- [Problem description]: Could you reproduce every line of the data below character for character, changing nothing?
*** Block opens ***
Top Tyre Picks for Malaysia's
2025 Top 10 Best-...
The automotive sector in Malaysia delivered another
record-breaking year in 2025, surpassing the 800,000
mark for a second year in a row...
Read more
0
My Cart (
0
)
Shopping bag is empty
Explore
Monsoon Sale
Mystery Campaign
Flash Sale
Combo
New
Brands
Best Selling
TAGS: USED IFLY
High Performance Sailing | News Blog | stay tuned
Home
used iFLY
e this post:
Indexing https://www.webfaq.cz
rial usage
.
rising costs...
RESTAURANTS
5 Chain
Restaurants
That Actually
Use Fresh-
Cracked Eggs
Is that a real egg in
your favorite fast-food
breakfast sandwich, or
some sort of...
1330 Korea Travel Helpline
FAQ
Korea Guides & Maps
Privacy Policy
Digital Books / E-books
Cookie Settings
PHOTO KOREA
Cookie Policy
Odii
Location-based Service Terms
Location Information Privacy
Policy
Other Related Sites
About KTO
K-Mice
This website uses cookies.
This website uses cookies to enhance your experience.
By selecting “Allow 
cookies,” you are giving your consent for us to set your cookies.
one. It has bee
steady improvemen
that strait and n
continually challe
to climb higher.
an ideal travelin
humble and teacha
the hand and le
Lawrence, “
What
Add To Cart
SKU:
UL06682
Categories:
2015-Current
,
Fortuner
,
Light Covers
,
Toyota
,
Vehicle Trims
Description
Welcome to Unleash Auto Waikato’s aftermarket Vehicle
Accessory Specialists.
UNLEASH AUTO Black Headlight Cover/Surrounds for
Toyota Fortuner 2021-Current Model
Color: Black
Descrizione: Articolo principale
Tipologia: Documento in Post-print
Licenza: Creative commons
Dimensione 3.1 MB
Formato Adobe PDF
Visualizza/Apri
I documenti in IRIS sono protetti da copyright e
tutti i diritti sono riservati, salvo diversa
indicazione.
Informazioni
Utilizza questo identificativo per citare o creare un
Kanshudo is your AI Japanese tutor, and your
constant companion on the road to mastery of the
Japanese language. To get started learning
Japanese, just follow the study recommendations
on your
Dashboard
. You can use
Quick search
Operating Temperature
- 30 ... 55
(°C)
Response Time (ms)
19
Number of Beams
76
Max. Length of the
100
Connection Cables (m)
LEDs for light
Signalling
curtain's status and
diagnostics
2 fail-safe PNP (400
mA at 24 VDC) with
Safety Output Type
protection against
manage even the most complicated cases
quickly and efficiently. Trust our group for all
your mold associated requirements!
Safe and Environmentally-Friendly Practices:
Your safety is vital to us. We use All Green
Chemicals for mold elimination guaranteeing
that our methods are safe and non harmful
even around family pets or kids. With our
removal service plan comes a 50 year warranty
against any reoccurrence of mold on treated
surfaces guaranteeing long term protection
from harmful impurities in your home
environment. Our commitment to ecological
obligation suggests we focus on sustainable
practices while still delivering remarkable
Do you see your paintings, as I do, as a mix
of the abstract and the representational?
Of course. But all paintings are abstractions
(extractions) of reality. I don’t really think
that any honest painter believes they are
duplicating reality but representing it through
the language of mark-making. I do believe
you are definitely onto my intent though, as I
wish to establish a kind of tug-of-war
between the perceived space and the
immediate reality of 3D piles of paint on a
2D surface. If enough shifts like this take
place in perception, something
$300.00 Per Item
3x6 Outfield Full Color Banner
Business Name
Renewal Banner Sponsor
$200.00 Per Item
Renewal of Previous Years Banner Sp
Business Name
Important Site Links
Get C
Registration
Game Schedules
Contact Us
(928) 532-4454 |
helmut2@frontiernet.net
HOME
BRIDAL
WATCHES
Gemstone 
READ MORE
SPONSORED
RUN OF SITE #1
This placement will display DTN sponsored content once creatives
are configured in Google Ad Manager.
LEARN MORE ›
*** Block closes ***
- [Reply to the task]:
Top Tyre Picks for Malaysia's
2025 Top 10 Best-...
The automotive sector in Malaysia delivered another
record-breaking year in 2025, surpassing the 800,000
mark for a second year in a row...
Read more
0
My Cart (
0
)
Shopping bag is empty
Explore
Monsoon Sale
Mystery Campaign
Flash Sale
Combo
New
Brands
Best Selling
TAGS: USED IFLY
High Performance Sailing | News Blog | stay tuned
Home
used iFLY
e this post:
Indexing https://www.webfaq.cz
rial usage
.
rising costs...
RESTAURANTS
5 Chain
Restaurants
That Actually
Use Fresh-
Cracked Eggs
Is that a real egg in
your favorite fast-food
breakfast sandwich, or
some sort of...
1330 Korea Travel Helpline
FAQ
Korea Guides & Maps
Privacy Policy
Digital Books / E-books
Cookie Settings
PHOTO KOREA
Cookie Policy
Odii
Location-based Service Terms
Location Information Privacy
Policy
Other Related Sites
About KTO
K-Mice
This website uses cookies.
This website uses cookies to enhance your experience.
By selecting “Allow 
cookies,” you are giving your consent for us to set your cookies.
one. It has bee
steady improvemen
that strait and n
continually challe
to climb higher.
an ideal travelin
humble and teacha
the hand and le
Lawrence, “
What
Add To Cart
SKU:
UL06682
Categories:
2015-Current
,
Fortuner
,
Light Covers
,
Toyota
,
Vehicle Trims
Description
Welcome to Unleash Auto Waikato’s aftermarket Vehicle
Accessory Specialists.
UNLEASH AUTO Black Headlight Cover/Surrounds for
Toyota Fortuner 2021-Current Model
Color: Black
Descrizione: Articolo principale
Tipologia: Documento in Post-print
Licenza: Creative commons
Dimensione 3.1 MB
Formato Adobe PDF
Visualizza/Apri
I documenti in IRIS sono protetti da copyright e
tutti i diritti sono riservati, salvo diversa
indicazione.
Informazioni
Utilizza questo identificativo per citare o creare un
Kanshudo is your AI Japanese tutor, and your
constant companion on the road to mastery of the
Japanese language. To get started learning
Japanese, just follow the study recommendations
on your
Dashboard
. You can use
Quick search
Operating Temperature
- 30 ... 55
(°C)
Response Time (ms)
19
Number of Beams
76
Max. Length of the
100
Connection Cables (m)
LEDs for light
Signalling
curtain's status and
diagnostics
2 fail-safe PNP (400
mA at 24 VDC) with
Safety Output Type
protection against
manage even the most complicated cases
quickly and efficiently. Trust our group for all
your mold associated requirements!
Safe and Environmentally-Friendly Practices:
Your safety is vital to us. We use All Green
Chemicals for mold elimination guaranteeing
that our methods are safe and non harmful
even around family pets or kids. With our
removal service plan comes a 50 year warranty
against any reoccurrence of mold on treated
surfaces guaranteeing long term protection
from harmful impurities in your home
environment. Our commitment to ecological
obligation suggests we focus on sustainable
practices while still delivering remarkable
Do you see your paintings, as I do, as a mix
of the abstract and the representational?
Of course. But all paintings are abstractions
(extractions) of reality. I don’t really think
that any honest painter believes they are
duplicating reality but representing it through
the language of mark-making. I do believe
you are definitely onto my intent though, as I
wish to establish a kind of tug-of-war
between the perceived space and the
immediate reality of 3D piles of paint on a
2D surface. If enough shifts like this take
place in perception, something
$300.00 Per Item
3x6 Outfield Full Color Banner
Business Name
Renewal Banner Sponsor
$200.00 Per Item
Renewal of Previous Years Banner Sp
Business Name
Important Site Links
Get C
Registration
Game Schedules
Contact Us
(928) 532-4454 |
helmut2@frontiernet.net
HOME
BRIDAL
WATCHES
Gemstone 
READ MORE
SPONSORED
RUN OF SITE #1
This placement will display DTN sponsored content once creatives
are configured in Google Ad Manager.
LEARN MORE ›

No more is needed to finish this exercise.